═══ Supplied information ═══

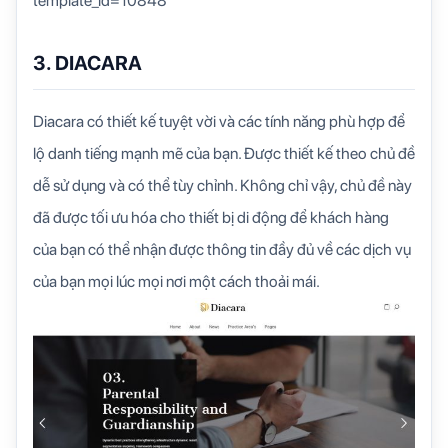
template_id=10848
3. DIACARA
Diacara có thiết kế tuyệt vời và các tính năng phù hợp để
lộ danh tiếng mạnh mẽ của bạn. Được thiết kế theo chủ đề
dễ sử dụng và có thể tùy chỉnh. Không chỉ vậy, chủ đề này
đã được tối ưu hóa cho thiết bị di động để khách hàng
của bạn có thể nhận được thông tin đầy đủ về các dịch vụ
của bạn mọi lúc mọi nơi một cách thoải mái.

═══

### Work request:
Reproduce the lines above verbatim, leaving out the image.

### Result:
template_id=10848
3. DIACARA
Diacara có thiết kế tuyệt vời và các tính năng phù hợp để
lộ danh tiếng mạnh mẽ của bạn. Được thiết kế theo chủ đề
dễ sử dụng và có thể tùy chỉnh. Không chỉ vậy, chủ đề này
đã được tối ưu hóa cho thiết bị di động để khách hàng
của bạn có thể nhận được thông tin đầy đủ về các dịch vụ
của bạn mọi lúc mọi nơi một cách thoải mái.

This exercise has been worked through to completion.